**ЦЕЛЬ ЗАДАНИЯ**: Напишите продолжение текста о борьбе экипажа с повреждениями после подрыва на мине, начиная сразу после его последнего предложения.

**ФРАГМЕНТ СТРАНИЦЫ**:
---*---
Осмотрев горизонт и не увидев ничего, кроме густого снежного заряда, мы всплыли. Теперь можно было обстоятельнее разобраться в происшедшем. Несомненно, мы задели кормой мину, хотя перед взрывом никто и не слышал скрежета минрепа

о корпус. Даже замеченные с первого взгляда разрушения были велики. Рубочный люк перекосился. Верхнюю крышку кормового люка сорвало напрочь и отсек не затопило лишь благодаря тому, что нижняя крышка выдержала давление воды. Верхняя палуба оказалась гофрированной. Барбет кормовой пушки искорежило. Радиопередатчик в центральном посту сдвинуло с места, и он оказался всерьез выведенным из строя. Отказал гирокомпас.

Немедленно были пущены помпы на осушение седьмого отсека. Вслед за ними заработал и турбонасос. Там под руководством командира отсека старшины группы торпедистов Дряпиков а шла отчаянная борьба с водой. Руководимые Дряпиковым краснофлотцы Качура, Митин, Жаворонков, Новиков и Февралев работали виртуозно и самоотверженно. Они на ощупь отыскали пробоины и принялись заделывать их. Кроме штатных средств борьбы за живучесть в ход пошли шапки, сапоги, ватники. Там, где было возможно, закрывали пробоину телом, пока товарищи не приходили на помощь.
---*---
**СОБРАННЫЕ ДАННЫЕ**:
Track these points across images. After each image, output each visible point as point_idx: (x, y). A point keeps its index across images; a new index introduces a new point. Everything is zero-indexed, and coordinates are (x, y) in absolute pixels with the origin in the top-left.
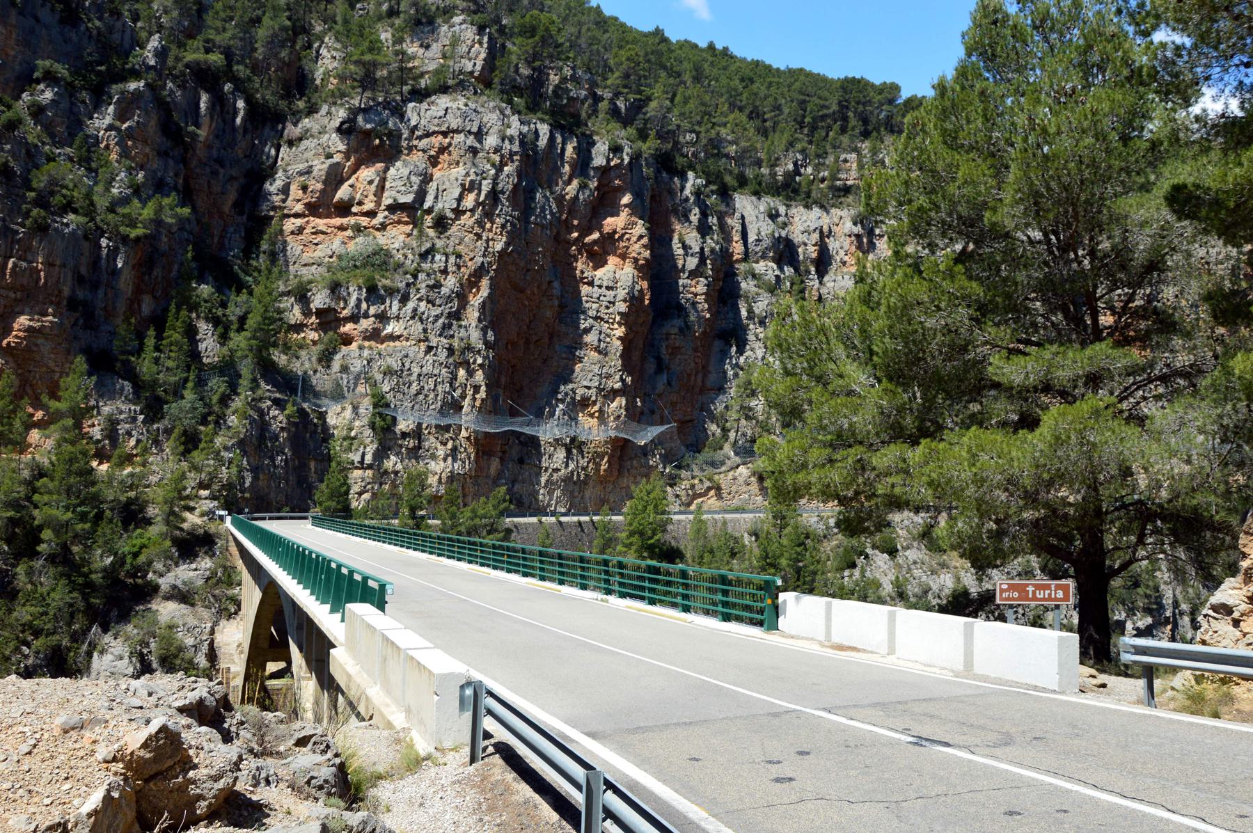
---*---
**ОТВЕТ К ЗАДАНИЮ**:
Умение и мужество этих моряков отнюдь не носили характера исключительности. Это были естественные результаты планомерной подготовки. Ведь еще до войны на лодках проводились многочисленные тренировки по борьбе с пожарами и заделке пробоин. В отсеках вырубали свет, пускали под давлением воду, жгли дымовые шашки, создавая обстановку мало отличную от той, что может возникнуть в результате настоящих повреждений, полученных в бою. Борьба за живучесть входила в состав каждой курсовой задачи по боевой подготовке.

Это, конечно, не только вырабатывало у моряков определенные навыки, но и готовило их психологически к трудным испытаниям: они обретали способность побеждать в себе страх перед хлещущей в темноте водой и жарким дыханием пламени. Тренировки по борьбе за живучесть не прекращались и с наступлением войны. На бригаде был оборудован специальный бассейн и учебный отсек, в котором можно было как угодно имитировать пробоины, пуская воду под любым давлением.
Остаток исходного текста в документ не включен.